You might start with a naive replacement:
s/\?/./g; # ? -> .
s/\*/.*/g; # * -> .*
Unfortunately this is broken: It leaves all other characters untouched, including those that have a special meaning in regexes, such as (
, +
, |
, etc.
Let's revise it:
s{(\W)}{
$1 eq '?' ? '.' :
$1 eq '*' ? '.*' :
'\\' . $1
}eg;
Now we match and replace every non-word character. If it's ?
or *
, we turn it into its regex equivalent; otherwise we backslash-escape it just like quotemeta
would do.
But what if the input is something like a***b
? This would turn into a.*.*.*b
, which when run on a long target string without b
s by a backtracking engine can be very inefficient (barring extra optimizations). A missing b
would make the match fail at the end, which would cause the engine to go through all possible ways .*.*.*
could subdivide the string amongst themselves before giving up. In general this takes O(nk) time (where n is the length of the target string and k is the number of stars in the pattern).

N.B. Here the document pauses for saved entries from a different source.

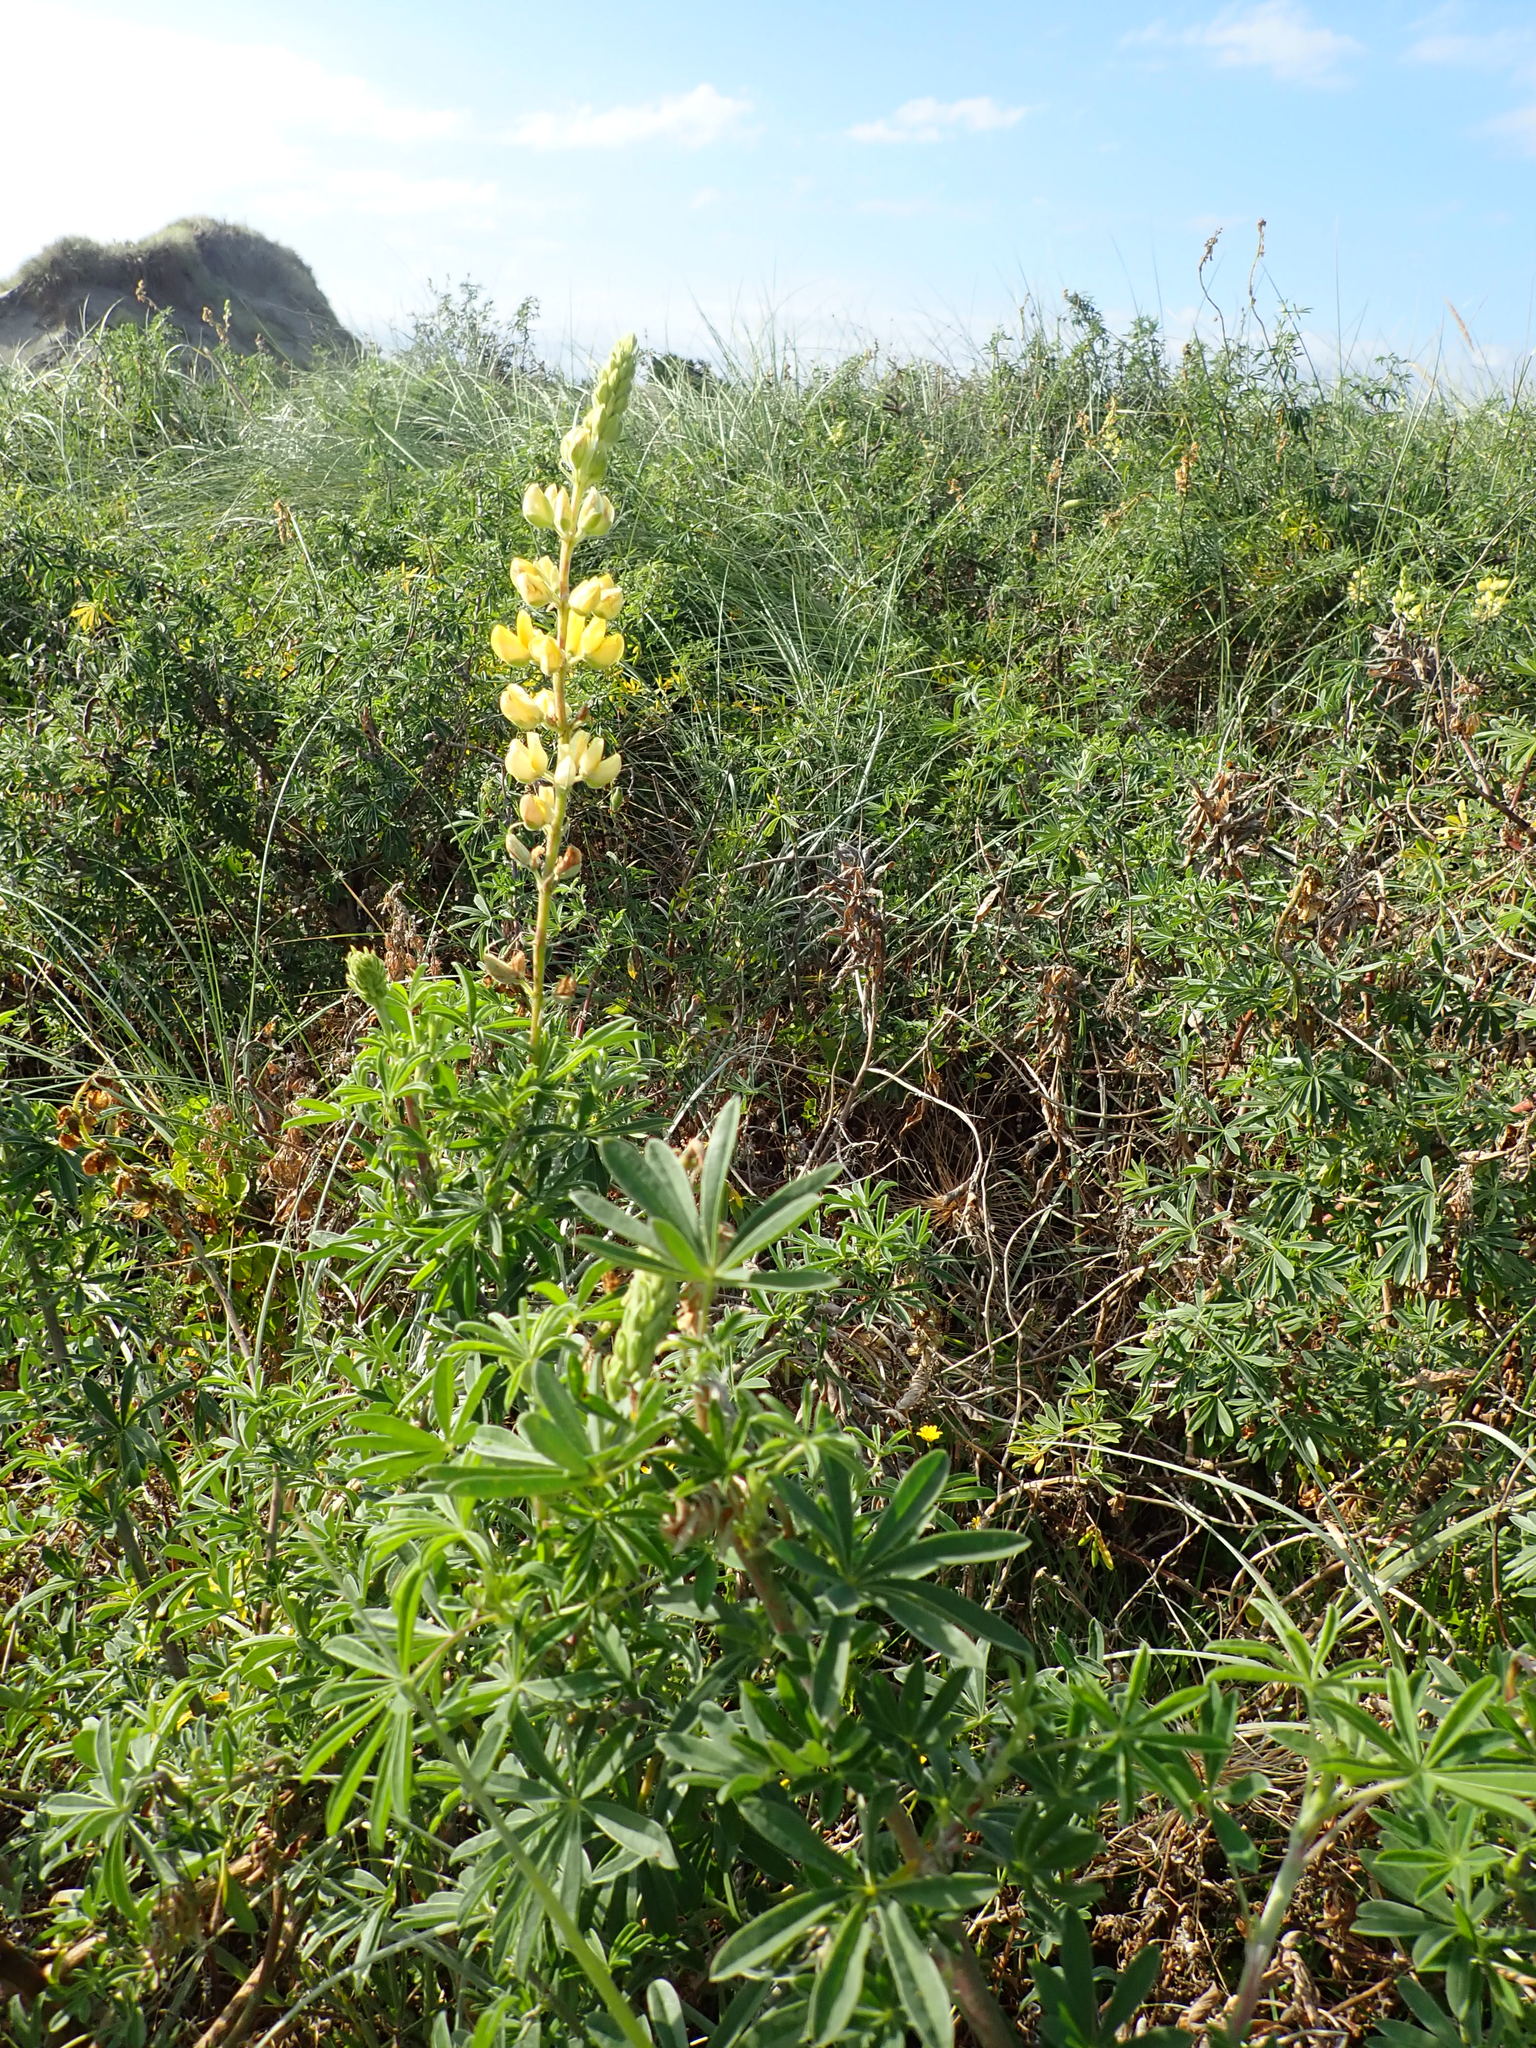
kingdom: Plantae
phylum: Tracheophyta
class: Magnoliopsida
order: Fabales
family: Fabaceae
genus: Lupinus
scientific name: Lupinus arboreus
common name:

We can do better than that by realizing **
is equivalent to *
, which means that any sequence of stars is equivalent to a single *
, and preprocessing the pattern:
tr,*,,s; # ***...* -> *
This still doesn't fix everything, though: *?*?*
doesn't contain any repeated *
s but still allows for exponential backtracking. One way to work around this is to normalize the pattern even further: Because *?
is equivalent to ?*
, we can move all the ?
s to the front:
# "*?*?*"
1 while s/\*\?/?*/g;
# "?*?**" (after 1 iteration)
# "??***" (after 2 iterations)
tr,*,,s;
# "??*"
s{(\W)}{
$1 eq '?' ? '.' :
$1 eq '*' ? '.*' :
'\\' . $1
}eg;
# "...*"
However, I don't like that the transformation is spread out over two regex substitutions and one transliteration, when there is a way to do it all in a single substitution:
s{
( [?*]+ ) # a run of ? or * characters
|
(\W) # any other non-word character
}{
defined $1
? '.{' . ($1 =~ tr,?,,) . (index($1, '*') >= 0 ? ',' : '') . '}'
: '\\' . $2
}xeg;
That is, we turn each run of ?
or *
characters into .{N}
(if there was no *
) or .{N,}
(if there was at least one *
) where N
is the number of ?
s in the run.
Given an input of *?*?*
, this would generate .{2,}
("match 2 or more of any character").
And finally, if we wanted the user to be able to escape characters with a backslash to match them literally:
s{
( [?*]+ ) # a run of ? or * characters
|
\\ (.) # backslash escape
|
(\W) # any other non-word character
}{
defined $1
? '.{' . ($1 =~ tr,?,,) . (index($1, '*') >= 0 ? ',' : '') . '}'
: quotemeta $+
}xeg;